Records drawn from a dataset:

────────────────────

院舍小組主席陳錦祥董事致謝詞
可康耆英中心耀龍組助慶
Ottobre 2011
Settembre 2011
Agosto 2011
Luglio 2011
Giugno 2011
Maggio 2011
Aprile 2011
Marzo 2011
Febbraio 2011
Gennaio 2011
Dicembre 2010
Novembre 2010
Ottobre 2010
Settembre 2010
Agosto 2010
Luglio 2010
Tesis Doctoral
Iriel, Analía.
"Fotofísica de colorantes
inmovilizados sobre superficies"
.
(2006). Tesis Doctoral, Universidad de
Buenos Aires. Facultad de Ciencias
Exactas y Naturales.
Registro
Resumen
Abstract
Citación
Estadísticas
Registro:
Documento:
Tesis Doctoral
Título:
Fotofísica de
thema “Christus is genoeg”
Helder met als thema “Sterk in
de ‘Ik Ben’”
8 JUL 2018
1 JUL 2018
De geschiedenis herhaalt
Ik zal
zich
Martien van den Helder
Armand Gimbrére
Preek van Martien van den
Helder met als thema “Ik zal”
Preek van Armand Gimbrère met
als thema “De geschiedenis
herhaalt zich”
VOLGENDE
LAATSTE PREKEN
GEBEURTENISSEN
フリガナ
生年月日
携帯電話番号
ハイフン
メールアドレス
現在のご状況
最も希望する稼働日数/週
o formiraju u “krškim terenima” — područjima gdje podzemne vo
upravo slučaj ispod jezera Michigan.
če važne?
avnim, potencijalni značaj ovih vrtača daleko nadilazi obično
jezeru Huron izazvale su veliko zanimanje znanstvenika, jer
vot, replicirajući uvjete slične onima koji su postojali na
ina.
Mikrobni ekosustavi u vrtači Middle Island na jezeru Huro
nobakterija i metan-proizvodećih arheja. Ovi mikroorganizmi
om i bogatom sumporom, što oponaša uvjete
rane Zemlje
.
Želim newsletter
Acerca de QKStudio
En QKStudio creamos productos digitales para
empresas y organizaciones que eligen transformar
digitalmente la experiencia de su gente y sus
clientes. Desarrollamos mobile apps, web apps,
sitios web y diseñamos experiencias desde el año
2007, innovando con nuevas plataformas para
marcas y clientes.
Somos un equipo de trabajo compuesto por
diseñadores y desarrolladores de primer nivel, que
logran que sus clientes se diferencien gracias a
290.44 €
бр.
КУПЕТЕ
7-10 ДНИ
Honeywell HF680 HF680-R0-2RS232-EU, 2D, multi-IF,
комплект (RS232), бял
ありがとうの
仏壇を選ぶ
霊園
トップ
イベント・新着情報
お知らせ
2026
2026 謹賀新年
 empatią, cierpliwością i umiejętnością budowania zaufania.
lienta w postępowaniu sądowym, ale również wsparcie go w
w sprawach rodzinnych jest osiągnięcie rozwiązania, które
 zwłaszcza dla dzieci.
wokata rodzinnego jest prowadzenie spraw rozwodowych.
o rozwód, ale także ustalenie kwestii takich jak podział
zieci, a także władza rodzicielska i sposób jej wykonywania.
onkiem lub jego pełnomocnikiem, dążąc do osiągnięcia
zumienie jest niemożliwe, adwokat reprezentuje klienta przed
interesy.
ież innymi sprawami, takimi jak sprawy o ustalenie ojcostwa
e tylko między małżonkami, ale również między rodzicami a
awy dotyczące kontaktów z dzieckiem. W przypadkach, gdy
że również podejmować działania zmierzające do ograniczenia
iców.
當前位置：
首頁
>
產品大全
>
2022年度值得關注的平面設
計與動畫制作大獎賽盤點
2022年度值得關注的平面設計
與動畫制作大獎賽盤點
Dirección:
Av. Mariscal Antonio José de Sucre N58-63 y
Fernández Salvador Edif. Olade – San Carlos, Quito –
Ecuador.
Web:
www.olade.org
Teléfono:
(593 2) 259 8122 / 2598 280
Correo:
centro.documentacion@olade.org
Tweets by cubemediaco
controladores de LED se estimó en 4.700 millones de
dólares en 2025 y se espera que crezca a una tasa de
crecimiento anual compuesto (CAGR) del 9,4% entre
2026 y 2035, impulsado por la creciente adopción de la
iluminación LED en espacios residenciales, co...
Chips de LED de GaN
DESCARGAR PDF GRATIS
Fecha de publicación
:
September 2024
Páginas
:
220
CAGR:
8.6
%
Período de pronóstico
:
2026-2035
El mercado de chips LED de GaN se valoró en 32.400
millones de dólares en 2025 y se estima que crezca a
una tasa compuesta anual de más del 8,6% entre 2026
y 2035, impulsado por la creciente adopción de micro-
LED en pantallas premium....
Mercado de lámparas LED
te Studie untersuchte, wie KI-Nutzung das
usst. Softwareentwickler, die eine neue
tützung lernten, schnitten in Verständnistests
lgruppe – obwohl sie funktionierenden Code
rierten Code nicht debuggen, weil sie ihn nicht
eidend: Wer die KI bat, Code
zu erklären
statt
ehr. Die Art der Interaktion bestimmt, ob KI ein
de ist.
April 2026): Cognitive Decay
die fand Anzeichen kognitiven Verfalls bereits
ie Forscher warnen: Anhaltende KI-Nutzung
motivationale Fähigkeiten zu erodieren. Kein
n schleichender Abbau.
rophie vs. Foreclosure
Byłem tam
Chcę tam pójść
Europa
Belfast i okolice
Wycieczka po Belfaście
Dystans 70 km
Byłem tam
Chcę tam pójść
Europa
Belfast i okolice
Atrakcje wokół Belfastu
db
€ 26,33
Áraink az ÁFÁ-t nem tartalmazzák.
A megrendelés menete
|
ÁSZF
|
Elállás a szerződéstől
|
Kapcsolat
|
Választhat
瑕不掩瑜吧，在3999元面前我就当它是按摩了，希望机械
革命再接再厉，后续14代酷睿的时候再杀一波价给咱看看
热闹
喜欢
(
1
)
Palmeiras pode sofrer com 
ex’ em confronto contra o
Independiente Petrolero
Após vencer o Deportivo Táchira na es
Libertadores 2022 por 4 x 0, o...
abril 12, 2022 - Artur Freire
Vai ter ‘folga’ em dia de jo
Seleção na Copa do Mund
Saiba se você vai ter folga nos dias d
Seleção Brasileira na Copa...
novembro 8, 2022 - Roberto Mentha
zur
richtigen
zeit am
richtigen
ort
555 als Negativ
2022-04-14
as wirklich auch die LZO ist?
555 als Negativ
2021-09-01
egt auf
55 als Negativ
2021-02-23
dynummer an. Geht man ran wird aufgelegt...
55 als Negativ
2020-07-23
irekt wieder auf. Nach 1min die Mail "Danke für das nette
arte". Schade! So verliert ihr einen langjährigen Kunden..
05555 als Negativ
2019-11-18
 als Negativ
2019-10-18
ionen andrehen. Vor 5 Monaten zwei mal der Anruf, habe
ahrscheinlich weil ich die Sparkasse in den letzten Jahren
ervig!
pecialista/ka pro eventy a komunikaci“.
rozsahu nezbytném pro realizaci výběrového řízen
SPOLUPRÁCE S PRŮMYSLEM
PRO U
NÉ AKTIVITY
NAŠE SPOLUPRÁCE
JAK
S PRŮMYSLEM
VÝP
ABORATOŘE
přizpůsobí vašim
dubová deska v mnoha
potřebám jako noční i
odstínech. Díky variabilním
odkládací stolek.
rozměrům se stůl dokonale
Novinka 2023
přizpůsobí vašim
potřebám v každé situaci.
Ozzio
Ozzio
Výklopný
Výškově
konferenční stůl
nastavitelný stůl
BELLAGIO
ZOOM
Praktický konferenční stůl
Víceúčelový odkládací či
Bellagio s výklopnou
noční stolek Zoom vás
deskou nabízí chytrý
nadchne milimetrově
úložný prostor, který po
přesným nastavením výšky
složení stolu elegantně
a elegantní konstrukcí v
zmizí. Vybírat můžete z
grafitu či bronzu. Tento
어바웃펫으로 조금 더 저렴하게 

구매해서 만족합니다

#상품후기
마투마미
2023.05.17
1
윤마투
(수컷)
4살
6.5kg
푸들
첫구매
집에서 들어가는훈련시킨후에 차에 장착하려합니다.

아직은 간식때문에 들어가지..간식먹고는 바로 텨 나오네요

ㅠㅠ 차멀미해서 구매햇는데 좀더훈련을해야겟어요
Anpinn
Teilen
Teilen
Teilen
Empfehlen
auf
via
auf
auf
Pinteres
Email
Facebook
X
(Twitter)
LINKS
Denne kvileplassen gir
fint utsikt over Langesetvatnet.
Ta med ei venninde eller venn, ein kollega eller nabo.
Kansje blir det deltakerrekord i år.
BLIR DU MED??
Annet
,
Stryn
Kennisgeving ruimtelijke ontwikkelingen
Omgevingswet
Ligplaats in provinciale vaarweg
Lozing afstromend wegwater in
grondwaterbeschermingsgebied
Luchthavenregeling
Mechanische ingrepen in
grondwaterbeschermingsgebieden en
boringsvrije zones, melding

────────────────────

# Description of the task:
From the entries above, write out only the lines starting at the line that holds "vot, replicirajući uvjete" and ending at the line that holds "En QKStudio creamos productos digitales para", keeping both and matching them exactly.

# Response to this exercise:
vot, replicirajući uvjete slične onima koji su postojali na
ina.
Mikrobni ekosustavi u vrtači Middle Island na jezeru Huro
nobakterija i metan-proizvodećih arheja. Ovi mikroorganizmi
om i bogatom sumporom, što oponaša uvjete
rane Zemlje
.
Želim newsletter
Acerca de QKStudio
En QKStudio creamos productos digitales para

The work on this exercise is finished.